In web development, HTML and XML are commonly used data formats essential for content presentation and data exchange. PHP, beyond generating web pages, can also parse and manipulate these structures efficiently. This guide introduces how to use PHP's DOMDocument class to work with HTML and XML documents.
HTML files contain elements like tags, attributes, and text. PHP's built-in DOMDocument class can load and parse HTML documents easily. Here’s a simple example:
<?php $html = '<html><body><h1>Title</h1><p>Content</p></body></html>'; $dom = new DOMDocument(); $dom->loadHTML($html); echo $dom->saveHTML(); ?>
This code snippet loads an HTML string into a DOM object and then outputs it. You can manipulate the structure further as needed.
XML is a markup language used for structured data storage and transfer. DOMDocument also supports XML parsing:
<?php $xml = '<root><element1>Value 1</element1><element2>Value 2</element2></root>'; $dom = new DOMDocument(); $dom->loadXML($xml); echo $dom->saveXML(); ?>
This code loads the XML string into a DOM object and outputs it as a well-formatted XML document—useful for APIs or data processing tasks.
Using DOMDocument, you can extract specific elements such as titles and paragraph text:
<?php $html = '<html><body><h1>Title</h1><p>Content</p></body></html>'; $dom = new DOMDocument(); $dom->loadHTML($html); $title = $dom->getElementsByTagName('h1')->item(0)->nodeValue; $content = $dom->getElementsByTagName('p')->item(0)->nodeValue; echo "Title: " . $title . "<br>"; echo "Content: " . $content . "<br>"; ?>
This code accesses DOM elements by tag name and retrieves their textual content—ideal for content scraping or analysis.
You can also update the content of HTML elements.

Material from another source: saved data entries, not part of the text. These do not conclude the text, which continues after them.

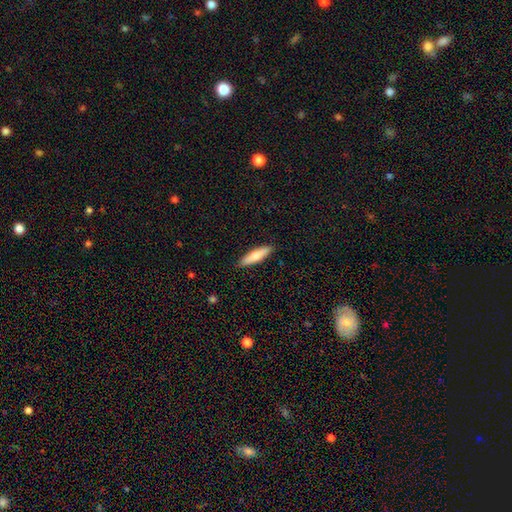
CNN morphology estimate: A smooth galaxy with no disk features (73%) that is cigar-shaped (80%).

Vote fractions:
- Smooth or featured? smooth: 73% / featured or disk: 21% / star or artifact: 5%
- How rounded? cigar-shaped: 80% / in between: 19% / round: 1%
- Merging? none: 90% / minor disturbance: 7% / major disturbance: 2% / merger: 1%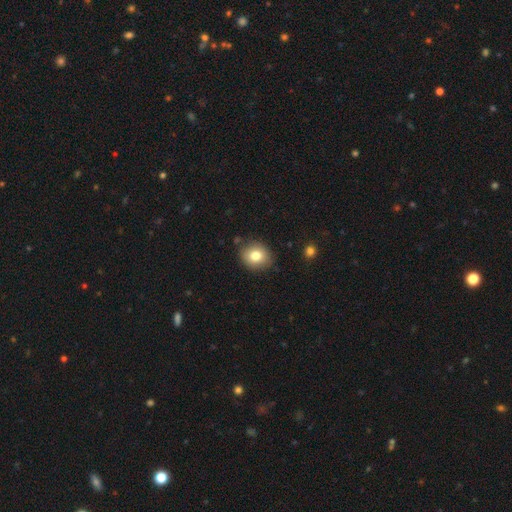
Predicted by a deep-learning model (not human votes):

Here's how to change a heading:
<?php $html = '<html><body><h1>Title</h1><p>Content</p></body></html>'; $dom = new DOMDocument(); $dom->loadHTML($html); $title = $dom->getElementsByTagName('h1')->item(0); $title->nodeValue = 'New Title'; echo $dom->saveHTML(); ?>
This replaces the original heading content with "New Title" and outputs the modified HTML.
To insert new elements dynamically, you can create and append them to the DOM structure. For example, adding a subtitle:
<?php $html = '<html><body><h1>Title</h1><p>Content</p></body></html>'; $dom = new DOMDocument(); $dom->loadHTML($html); $newElement = $dom->createElement('h2', 'Subtitle'); $dom->getElementsByTagName('body')->item(0)->appendChild($newElement); echo $dom->saveHTML(); ?>
This adds an tag with the content “Subtitle” to the section of the HTML document.
PHP's DOMDocument class provides powerful tools to parse, read, edit, and extend HTML or XML content. Whether you're building a web scraper, templating engine, or working with structured data, DOMDocument is a valuable asset for any PHP developer.